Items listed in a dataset
=== Section Start ===

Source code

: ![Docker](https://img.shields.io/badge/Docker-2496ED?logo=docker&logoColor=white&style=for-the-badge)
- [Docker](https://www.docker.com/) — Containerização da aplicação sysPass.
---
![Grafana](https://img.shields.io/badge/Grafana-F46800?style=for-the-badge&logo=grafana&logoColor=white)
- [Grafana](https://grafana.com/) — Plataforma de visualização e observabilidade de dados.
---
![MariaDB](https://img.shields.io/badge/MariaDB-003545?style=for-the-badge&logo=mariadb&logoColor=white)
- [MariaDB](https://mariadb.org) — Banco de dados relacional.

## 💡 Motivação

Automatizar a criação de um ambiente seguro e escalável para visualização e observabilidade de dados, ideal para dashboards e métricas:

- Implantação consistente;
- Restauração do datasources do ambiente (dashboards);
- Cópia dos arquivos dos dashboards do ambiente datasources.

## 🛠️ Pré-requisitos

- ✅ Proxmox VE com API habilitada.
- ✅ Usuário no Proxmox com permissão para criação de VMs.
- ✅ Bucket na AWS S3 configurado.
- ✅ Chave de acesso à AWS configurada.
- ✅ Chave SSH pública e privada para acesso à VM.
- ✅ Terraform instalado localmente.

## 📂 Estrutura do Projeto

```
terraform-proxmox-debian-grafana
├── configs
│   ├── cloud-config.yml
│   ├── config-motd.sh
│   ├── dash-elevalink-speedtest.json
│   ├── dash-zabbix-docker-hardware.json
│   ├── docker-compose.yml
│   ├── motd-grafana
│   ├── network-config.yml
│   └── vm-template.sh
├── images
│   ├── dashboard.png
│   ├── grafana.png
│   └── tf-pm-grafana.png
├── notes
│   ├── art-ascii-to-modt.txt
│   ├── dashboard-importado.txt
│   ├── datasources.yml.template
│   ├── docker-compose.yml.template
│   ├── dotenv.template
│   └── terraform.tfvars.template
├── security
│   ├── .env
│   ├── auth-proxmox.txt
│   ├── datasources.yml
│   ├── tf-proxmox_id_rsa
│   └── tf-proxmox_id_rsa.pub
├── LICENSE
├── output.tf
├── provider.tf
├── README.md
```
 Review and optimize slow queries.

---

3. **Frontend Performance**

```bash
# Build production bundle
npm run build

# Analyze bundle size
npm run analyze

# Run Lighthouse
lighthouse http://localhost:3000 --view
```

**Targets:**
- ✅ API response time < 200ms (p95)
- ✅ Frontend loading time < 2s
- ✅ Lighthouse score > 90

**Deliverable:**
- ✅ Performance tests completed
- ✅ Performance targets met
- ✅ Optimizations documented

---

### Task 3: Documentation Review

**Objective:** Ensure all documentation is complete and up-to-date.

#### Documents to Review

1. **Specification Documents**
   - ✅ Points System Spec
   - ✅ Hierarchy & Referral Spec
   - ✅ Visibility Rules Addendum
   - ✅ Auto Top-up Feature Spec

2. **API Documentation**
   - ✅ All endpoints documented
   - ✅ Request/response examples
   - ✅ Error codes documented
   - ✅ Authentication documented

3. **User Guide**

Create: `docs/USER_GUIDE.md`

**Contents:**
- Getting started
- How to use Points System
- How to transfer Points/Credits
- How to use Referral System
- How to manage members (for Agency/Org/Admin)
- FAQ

=== Section End ===

Exercise
Starting at the line above that contains "- [Docker](https://www.docker.com/) —", repeat each line exactly up to and including the line that contains "- Implantação consistente;", and stop there.

Task response
- [Docker](https://www.docker.com/) — Containerização da aplicação sysPass.
---
![Grafana](https://img.shields.io/badge/Grafana-F46800?style=for-the-badge&logo=grafana&logoColor=white)
- [Grafana](https://grafana.com/) — Plataforma de visualização e observabilidade de dados.
---
![MariaDB](https://img.shields.io/badge/MariaDB-003545?style=for-the-badge&logo=mariadb&logoColor=white)
- [MariaDB](https://mariadb.org) — Banco de dados relacional.

## 💡 Motivação

Automatizar a criação de um ambiente seguro e escalável para visualização e observabilidade de dados, ideal para dashboards e métricas:

- Implantação consistente;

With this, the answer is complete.